After a quick test ride everything looked good – the hub gears attracted attention – but Ben was having problems. Ben is 6ft 2inches with a 36inch inside leg which means he needs quite a big bike, Indian people are not so big so there is not much call for big bikes. There were two possible bikes, one too small and the other with a saddle that was jammed – the hope was to get it fixed overnight – however it looked as if the wrong seat post had been used.

I then took a few photographs before having a short nap – which turned into a three hour sleep. The jet-lag had caught up. Ben also suffered the same problem. The palms near the beach all lean towards the beach – they are attracted to the sunlight. It looks as if there has been a tornado, but further in the palms are all upright.


The beach is a working beach, used by the fishermen. Similar to UK where the Queen owns all the beaches in India the Government own them. Here they fish from them although it is frowned upon for the Christians to do so. There are several religions around here with what look like open air churches/temples and the Communist hammer and sickle can also be seen on walls.


Here are some more upright palms.


Here is the palm equivalent of topiary!


There are loads of coconuts in the palms all round the Hotel – it might be worth wearing my cycle helmet. There are also crows and the staff sometimes wander around with catapults to scare them off.


Sunset was quite early and so I wandered out to take some evening pictures.


Here some fishermen return at the end of the day.


The sky was a little overcast and we did have one or two showers during the day. The sun did peep through the clouds from time to time as it set. The waves only seem to appear close to the beach.


The Hotel has a picket fence which provided a nice silhouette in front of the setting sun.


Here it is again without the fence!


By dinner time I was feeling quite hungry – and looking forward to my first Indian meal – in India. It was a buffet meal and many of the choices would have been very familiar to British people (since curry is almost our national dish :-) ).
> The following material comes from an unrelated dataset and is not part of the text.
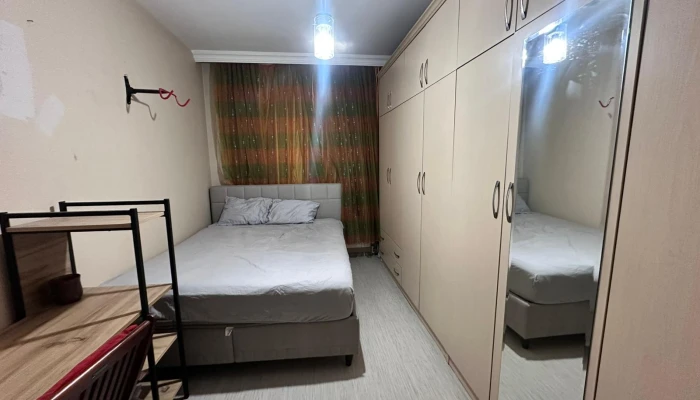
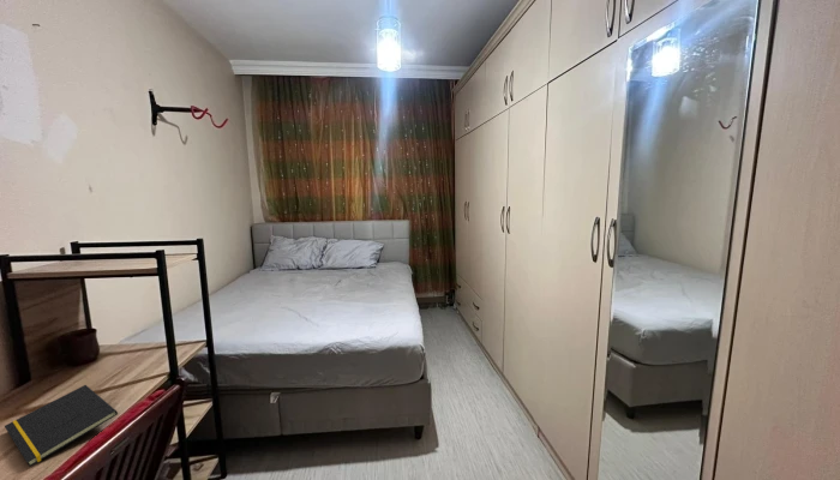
+ notepad [4,384,119,468]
There were things like;paratha. chicken tikka masala and paneer.  This breaks a tradition I have of trying to eat a curry in all places I visit – but never in India. I have eaten curry in the UK, Japan, US, Vietnam, Mauritius and Madeira to name a few.

It was delicious and to aid my digestion I tended to eat the vegetarian options. The one surprise is that the food although flavoursome was not chilli hot. Perhaps it is hotter in other regions. Another familiar addition to the dinner was Kingfisher beer.

Once we start cycling these posts will get shorter – so forgive the longer one this time. Also the observant will have noticed that actually this Day zero was two days. India is 5.5 hours ahead and so we started out on Friday and landed on Saturday. Tomorrow is Sunday when we have a shakedown ride to a local beach.